A Comissão de Constituição e Justiça (CCJ) do Senado Federal tem, na pauta de hoje, o projeto que reduz as penas de condenados por atos golpistas e beneficia o ex-presidente Jair Bolsonaro (PL), conhecido como PL da Dosimetria. Mas um impasse entre os senadores pode adiar a votação.
Até a noite de ontem, não havia acordo para votação do texto. A terceira maior bancada do Senado, a do MDB, formada por 11 senadores, decidiu se posicionar contra a versão do projeto aprovada pela Câmara dos Deputados. O líder da sigla, Eduardo Braga (MDB-AM), afirmou que a votação ficará para 2026.
No domingo (14), manifestantes realizaram atos pelo país contra a anistia a envolvidos no 8 de Janeiro e o PL da Dosimetria. Houve manifestações em todas as capitais, de tamanhos diferentes.
····················
Enunciado do exercício:
Escreva a continuação da notícia sobre o PL da Dosimetria, começando logo após a última frase.

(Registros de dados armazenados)
····················
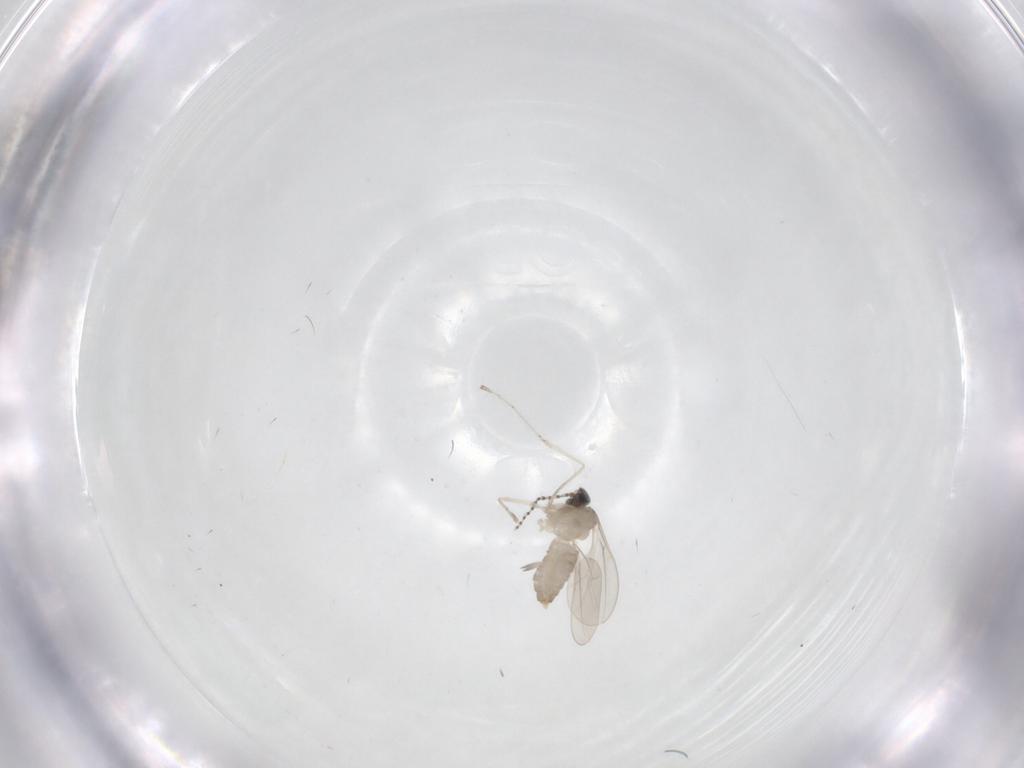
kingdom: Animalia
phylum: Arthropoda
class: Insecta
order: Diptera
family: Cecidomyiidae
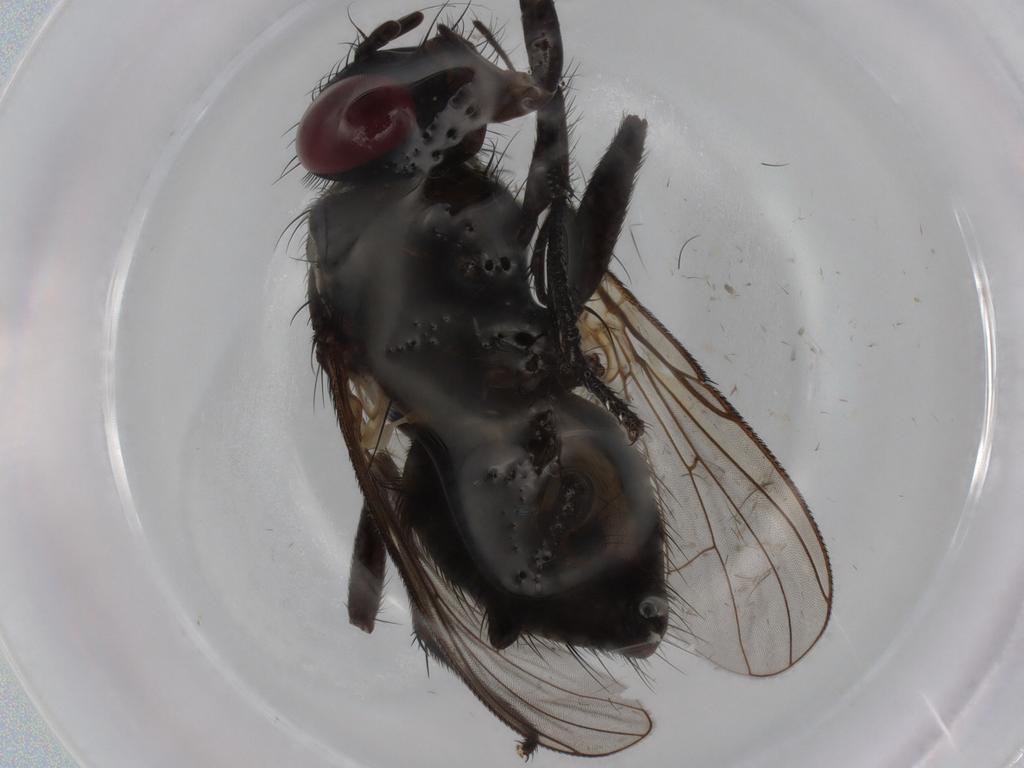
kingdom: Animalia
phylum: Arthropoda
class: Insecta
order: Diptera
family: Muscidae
····················
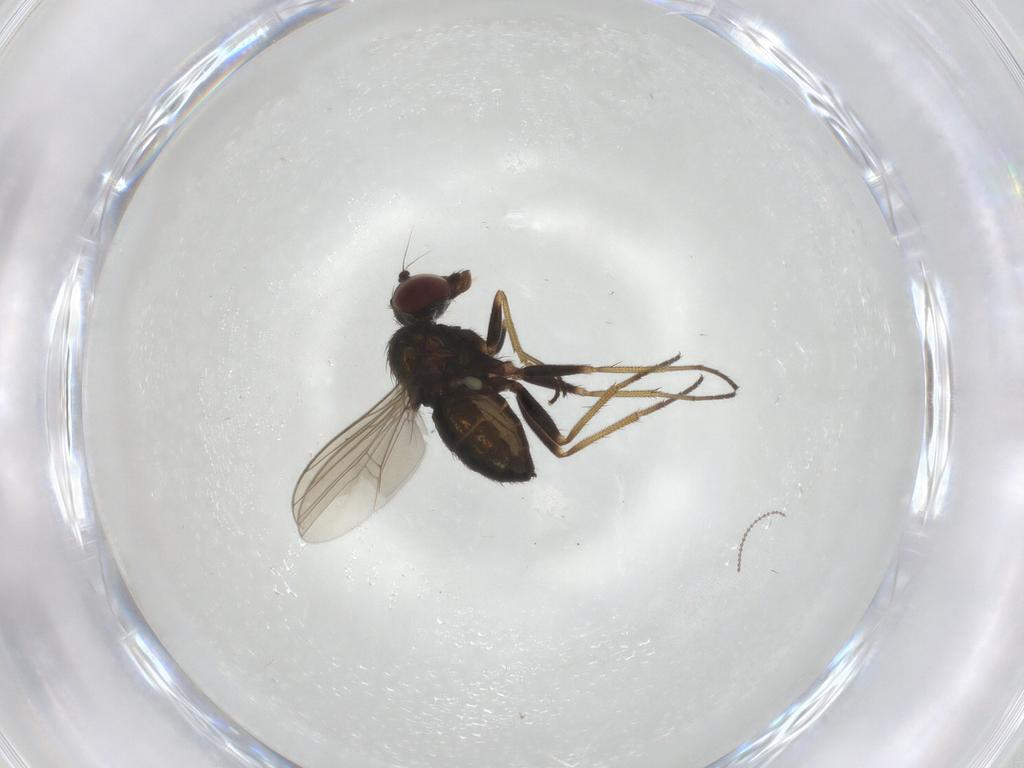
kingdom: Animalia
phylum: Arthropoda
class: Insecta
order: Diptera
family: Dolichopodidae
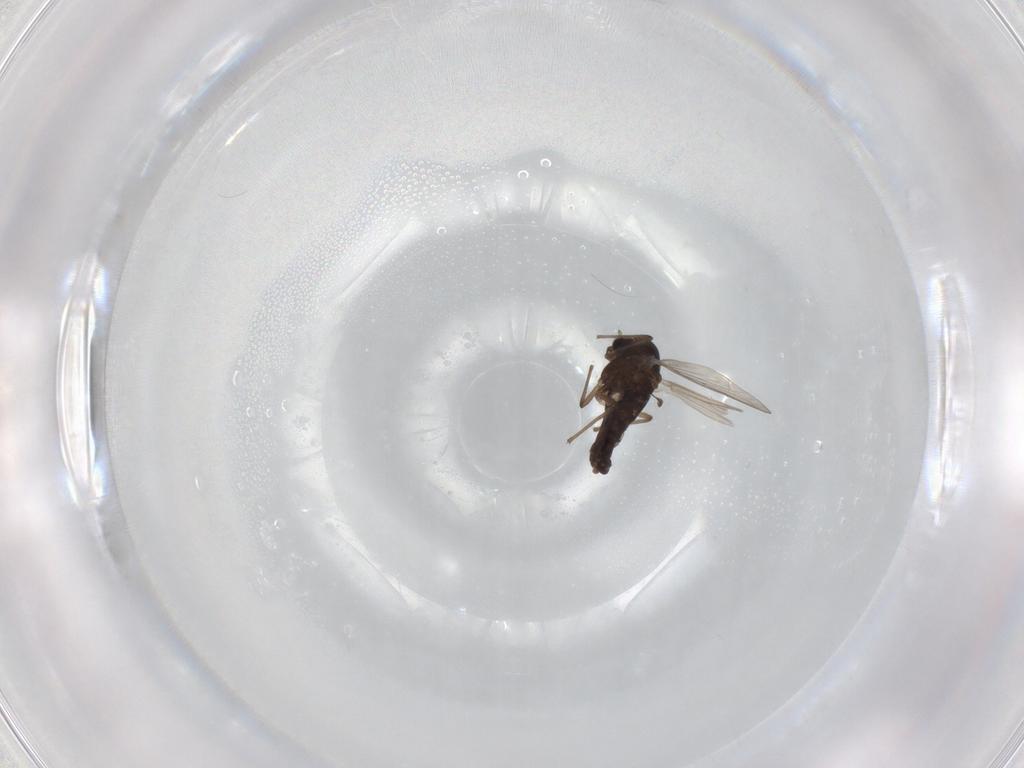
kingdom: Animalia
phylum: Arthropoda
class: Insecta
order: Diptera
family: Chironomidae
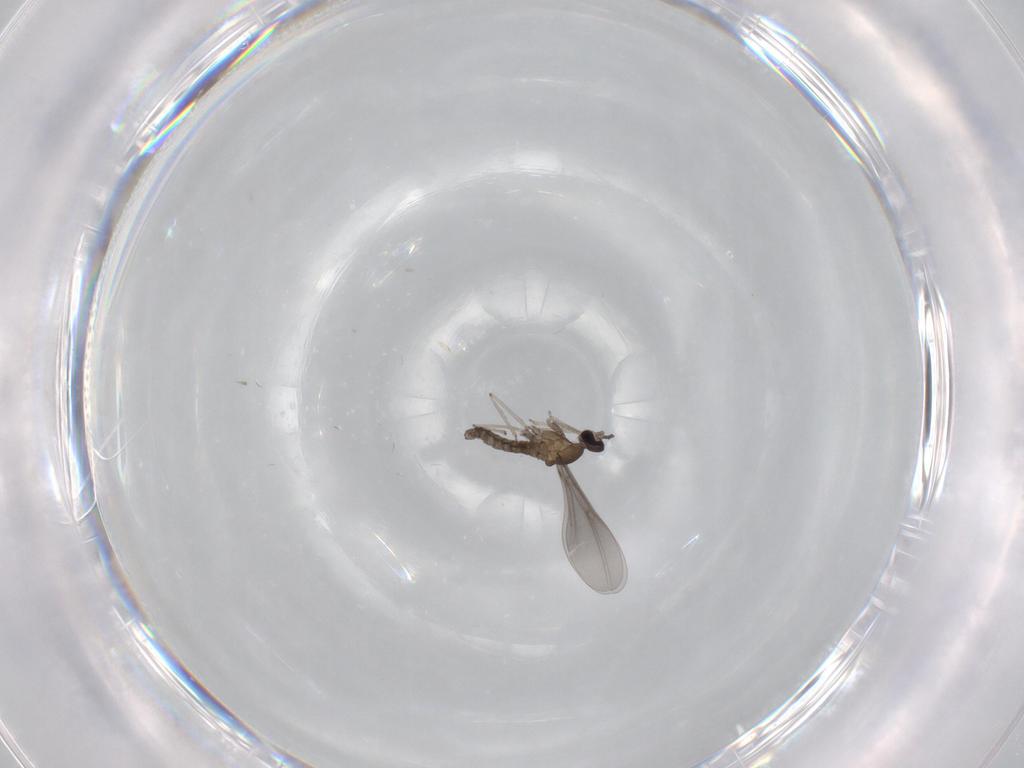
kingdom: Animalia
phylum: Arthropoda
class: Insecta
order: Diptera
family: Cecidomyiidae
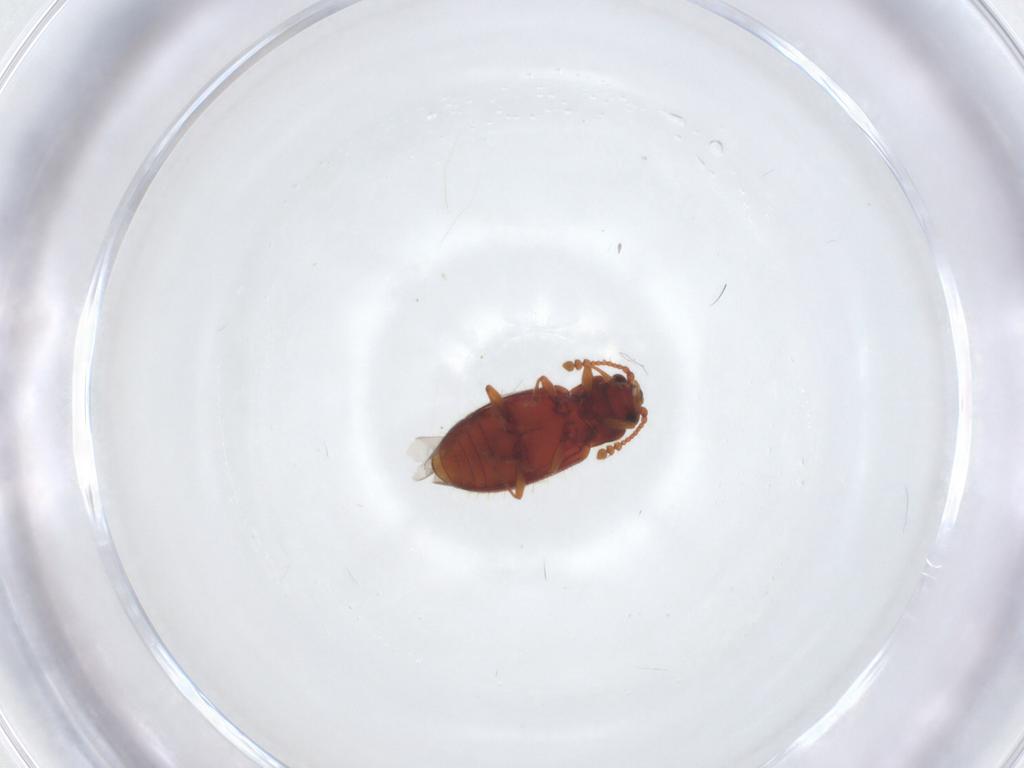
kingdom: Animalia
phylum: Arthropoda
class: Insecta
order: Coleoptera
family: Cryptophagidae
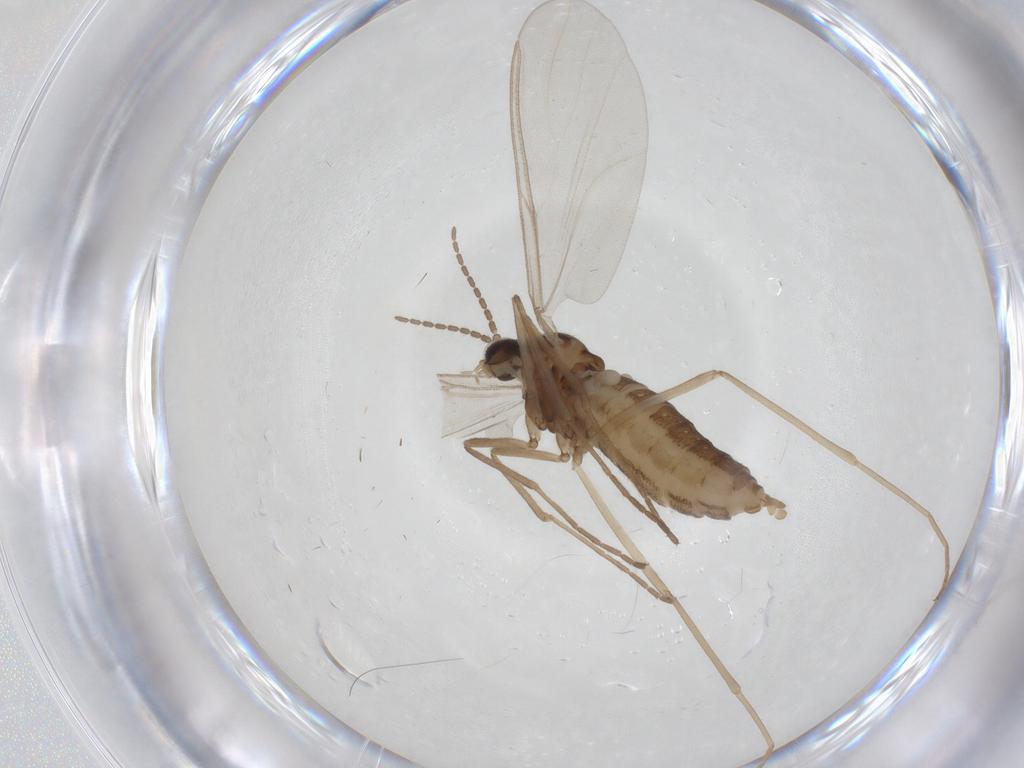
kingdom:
····················
Resposta do exercício:
Após este anúncio, o relator da proposta, Esperidião Amin (PP-SC), admitiu que, sem o apoio de bancadas como o MDB e o PSD, é “muito difícil” votar o texto. Ele disse que avisou ao presidente da Câmara, Hugo Motta (Republicanos-PB), sobre o impasse. O PSD é o segundo maior grupo no Senado, composto por 14 parlamentares, atrás somente do PL – que defende o projeto – com 15 senadores.
O presidente da CCJ é filiado ao PSD, o senador Otto Alencar (-PSD-BA). Ele criticou, mais de uma vez, a proposta e alertou que, do jeito que está, a matéria não passa na comissão.